— Description of the task —
Return every entry exactly, except for any pictures.

· · · ·

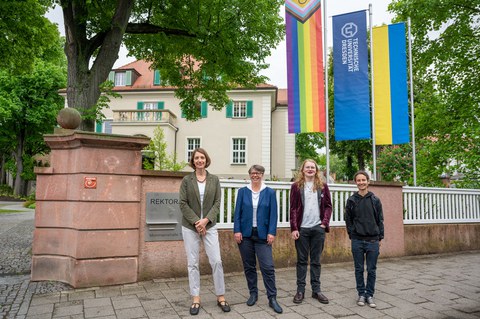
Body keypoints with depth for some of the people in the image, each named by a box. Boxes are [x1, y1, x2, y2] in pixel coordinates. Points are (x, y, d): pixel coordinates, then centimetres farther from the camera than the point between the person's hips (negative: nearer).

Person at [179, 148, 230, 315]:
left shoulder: (214, 179, 3)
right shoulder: (186, 180, -1)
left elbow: (217, 203, 0)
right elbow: (183, 204, -5)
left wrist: (206, 220, -13)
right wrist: (196, 222, -13)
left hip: (209, 225, 1)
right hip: (190, 226, -1)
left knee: (216, 261, -1)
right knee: (193, 263, 4)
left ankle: (220, 297, 15)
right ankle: (196, 299, 16)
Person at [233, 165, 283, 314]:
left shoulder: (270, 192, 3)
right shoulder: (242, 191, 5)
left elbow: (273, 214, 0)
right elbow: (237, 213, 3)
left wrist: (271, 232, -8)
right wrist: (237, 230, -6)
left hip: (262, 234, -1)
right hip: (245, 234, 1)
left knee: (268, 267, -4)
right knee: (249, 266, 9)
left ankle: (272, 298, 7)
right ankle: (253, 293, 25)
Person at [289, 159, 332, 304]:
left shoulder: (323, 186, 7)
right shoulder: (296, 186, 1)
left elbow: (328, 206, 8)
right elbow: (293, 208, -2)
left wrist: (325, 222, -5)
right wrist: (294, 228, -8)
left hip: (318, 228, 2)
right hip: (302, 228, -1)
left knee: (316, 260, 10)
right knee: (302, 260, 6)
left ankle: (316, 290, 19)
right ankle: (300, 290, 15)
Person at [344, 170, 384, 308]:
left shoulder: (375, 200, 2)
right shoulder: (351, 200, 1)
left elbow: (380, 220, 5)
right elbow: (348, 220, 5)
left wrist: (379, 238, 2)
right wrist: (352, 235, 0)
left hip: (373, 240, 0)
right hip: (357, 241, 0)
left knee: (371, 270, 7)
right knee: (359, 269, 8)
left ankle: (370, 295, 20)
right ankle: (361, 294, 21)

· · · ·

— Written solution —
Body keypoints with depth for some of the people in the image, each named by a box. Boxes are [x1, y1, x2, y2] in pixel coordinates. Points are (x, y, d): pixel coordinates, then centimetres farther from the camera than the point between the person's hips (negative: nearer).

Person at [179, 148, 230, 315]:
left shoulder: (214, 179, 3)
right shoulder: (186, 180, -1)
left elbow: (217, 203, 0)
right elbow: (183, 204, -5)
left wrist: (206, 220, -13)
right wrist: (196, 222, -13)
left hip: (209, 225, 1)
right hip: (190, 226, -1)
left knee: (216, 261, -1)
right knee: (193, 263, 4)
left ankle: (220, 297, 15)
right ankle: (196, 299, 16)
Person at [233, 165, 283, 314]:
left shoulder: (270, 192, 3)
right shoulder: (242, 191, 5)
left elbow: (273, 214, 0)
right elbow: (237, 213, 3)
left wrist: (271, 232, -8)
right wrist: (237, 230, -6)
left hip: (262, 234, -1)
right hip: (245, 234, 1)
left knee: (268, 267, -4)
right knee: (249, 266, 9)
left ankle: (272, 298, 7)
right ankle: (253, 293, 25)
Person at [289, 159, 332, 304]:
left shoulder: (323, 186, 7)
right shoulder: (296, 186, 1)
left elbow: (328, 206, 8)
right elbow: (293, 208, -2)
left wrist: (325, 222, -5)
right wrist: (294, 228, -8)
left hip: (318, 228, 2)
right hip: (302, 228, -1)
left knee: (316, 260, 10)
right knee: (302, 260, 6)
left ankle: (316, 290, 19)
right ankle: (300, 290, 15)
Person at [344, 170, 384, 308]:
left shoulder: (375, 200, 2)
right shoulder: (351, 200, 1)
left elbow: (380, 220, 5)
right elbow: (348, 220, 5)
left wrist: (379, 238, 2)
right wrist: (352, 235, 0)
left hip: (373, 240, 0)
right hip: (357, 241, 0)
left knee: (371, 270, 7)
right knee: (359, 269, 8)
left ankle: (370, 295, 20)
right ankle: (361, 294, 21)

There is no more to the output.